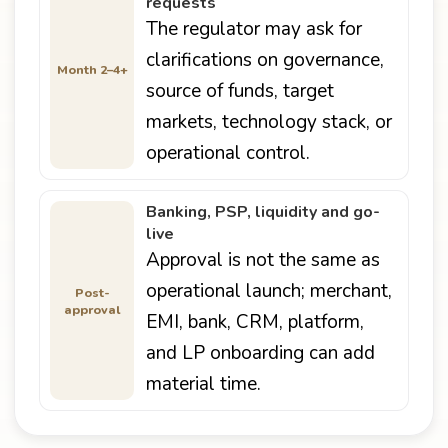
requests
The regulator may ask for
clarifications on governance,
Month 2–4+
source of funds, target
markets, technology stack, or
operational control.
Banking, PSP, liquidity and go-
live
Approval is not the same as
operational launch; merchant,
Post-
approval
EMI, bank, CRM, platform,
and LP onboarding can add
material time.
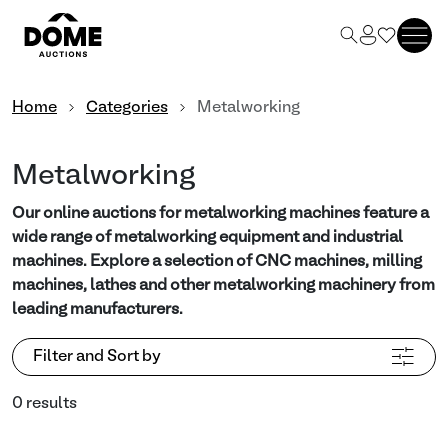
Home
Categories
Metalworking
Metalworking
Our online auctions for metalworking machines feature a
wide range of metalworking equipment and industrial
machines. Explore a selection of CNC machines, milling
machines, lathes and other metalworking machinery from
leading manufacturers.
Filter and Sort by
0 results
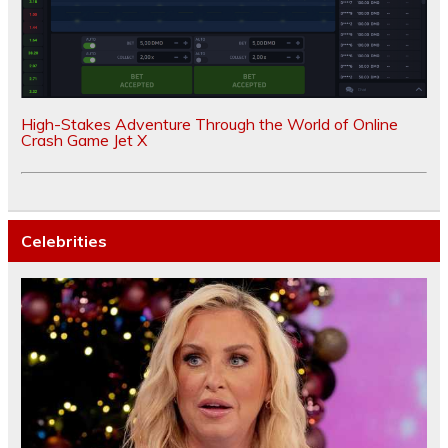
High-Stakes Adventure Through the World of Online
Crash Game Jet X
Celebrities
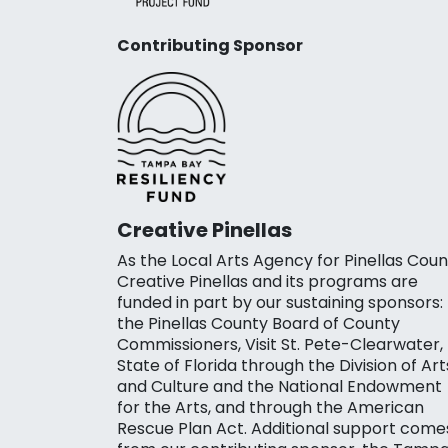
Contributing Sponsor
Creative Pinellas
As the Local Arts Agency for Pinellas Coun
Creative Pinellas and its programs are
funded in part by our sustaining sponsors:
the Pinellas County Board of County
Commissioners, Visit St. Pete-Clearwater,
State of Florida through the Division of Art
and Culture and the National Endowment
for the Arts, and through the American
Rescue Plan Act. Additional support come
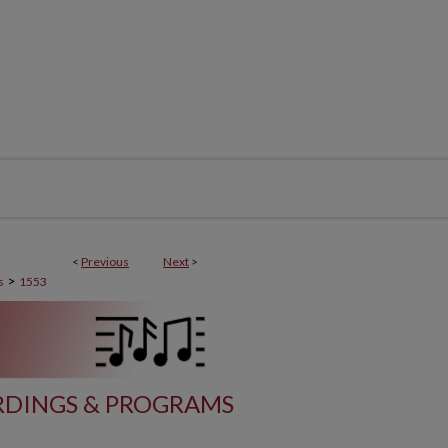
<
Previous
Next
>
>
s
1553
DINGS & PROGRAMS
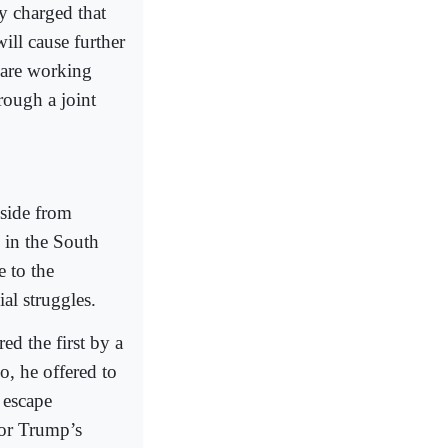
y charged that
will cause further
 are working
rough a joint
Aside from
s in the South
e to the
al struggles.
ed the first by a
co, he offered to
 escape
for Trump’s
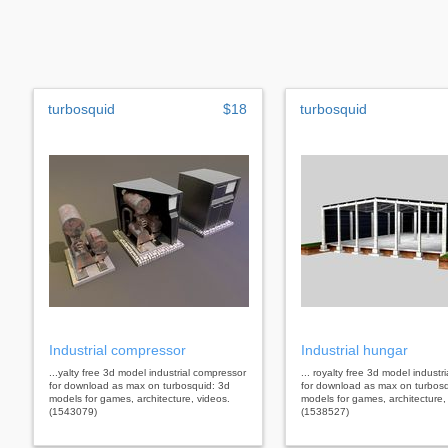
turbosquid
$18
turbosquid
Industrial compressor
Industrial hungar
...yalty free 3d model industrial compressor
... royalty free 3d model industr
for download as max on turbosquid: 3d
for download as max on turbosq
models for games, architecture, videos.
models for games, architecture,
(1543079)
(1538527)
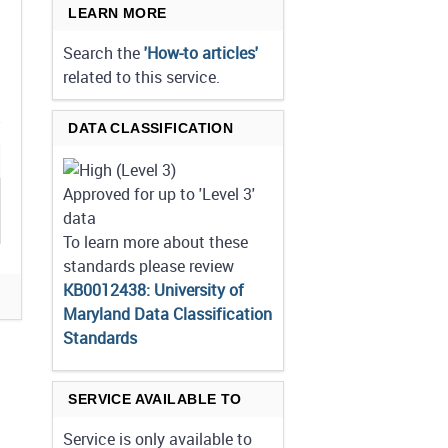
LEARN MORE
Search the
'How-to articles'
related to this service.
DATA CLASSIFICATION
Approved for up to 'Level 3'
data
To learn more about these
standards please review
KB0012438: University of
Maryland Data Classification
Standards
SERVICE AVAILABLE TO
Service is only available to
━━━━━━
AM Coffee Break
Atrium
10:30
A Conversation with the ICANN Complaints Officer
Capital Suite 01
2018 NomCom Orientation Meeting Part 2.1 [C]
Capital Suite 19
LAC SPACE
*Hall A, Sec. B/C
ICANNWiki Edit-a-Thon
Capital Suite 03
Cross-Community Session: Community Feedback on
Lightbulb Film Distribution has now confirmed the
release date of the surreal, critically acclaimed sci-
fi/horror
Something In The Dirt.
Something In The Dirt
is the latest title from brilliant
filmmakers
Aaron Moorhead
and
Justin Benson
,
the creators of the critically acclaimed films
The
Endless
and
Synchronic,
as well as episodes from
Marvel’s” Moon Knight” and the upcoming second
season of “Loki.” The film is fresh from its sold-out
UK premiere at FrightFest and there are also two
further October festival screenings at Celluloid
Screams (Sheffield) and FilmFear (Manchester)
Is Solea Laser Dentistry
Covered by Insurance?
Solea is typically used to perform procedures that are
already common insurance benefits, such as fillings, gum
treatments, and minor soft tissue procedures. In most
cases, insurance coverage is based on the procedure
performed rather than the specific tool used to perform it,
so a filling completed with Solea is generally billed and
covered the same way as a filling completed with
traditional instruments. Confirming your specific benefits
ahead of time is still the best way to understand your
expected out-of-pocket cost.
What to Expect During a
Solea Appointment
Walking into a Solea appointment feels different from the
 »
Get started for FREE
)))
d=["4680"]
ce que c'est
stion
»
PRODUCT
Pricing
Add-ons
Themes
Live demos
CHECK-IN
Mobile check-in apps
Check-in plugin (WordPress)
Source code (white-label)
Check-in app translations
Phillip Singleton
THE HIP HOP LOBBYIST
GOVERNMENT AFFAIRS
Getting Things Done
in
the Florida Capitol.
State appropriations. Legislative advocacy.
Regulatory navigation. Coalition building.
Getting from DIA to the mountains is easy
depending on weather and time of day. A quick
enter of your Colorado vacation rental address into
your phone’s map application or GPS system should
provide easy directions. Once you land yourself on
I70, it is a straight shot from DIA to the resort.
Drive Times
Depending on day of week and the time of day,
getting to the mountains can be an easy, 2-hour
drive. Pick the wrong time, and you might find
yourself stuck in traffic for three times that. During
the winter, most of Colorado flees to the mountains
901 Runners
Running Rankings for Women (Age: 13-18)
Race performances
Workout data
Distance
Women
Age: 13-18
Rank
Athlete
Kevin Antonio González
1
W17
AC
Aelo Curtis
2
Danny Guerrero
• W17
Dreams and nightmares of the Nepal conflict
━━━━━━
Required work >> Transcribe the entries starting with the line containing "y charged that" and going on through the line containing "Service is only available to", both included, leaving the pictures out of your answer.

Response to this exercise >>
y charged that
will cause further
 are working
rough a joint
Aside from
s in the South
e to the
al struggles.
ed the first by a
co, he offered to
 escape
for Trump’s
turbosquid
$18
turbosquid
Industrial compressor
Industrial hungar
...yalty free 3d model industrial compressor
... royalty free 3d model industr
for download as max on turbosquid: 3d
for download as max on turbosq
models for games, architecture, videos.
models for games, architecture,
(1543079)
(1538527)
LEARN MORE
Search the
'How-to articles'
related to this service.
DATA CLASSIFICATION
Approved for up to 'Level 3'
data
To learn more about these
standards please review
KB0012438: University of
Maryland Data Classification
Standards
SERVICE AVAILABLE TO
Service is only available to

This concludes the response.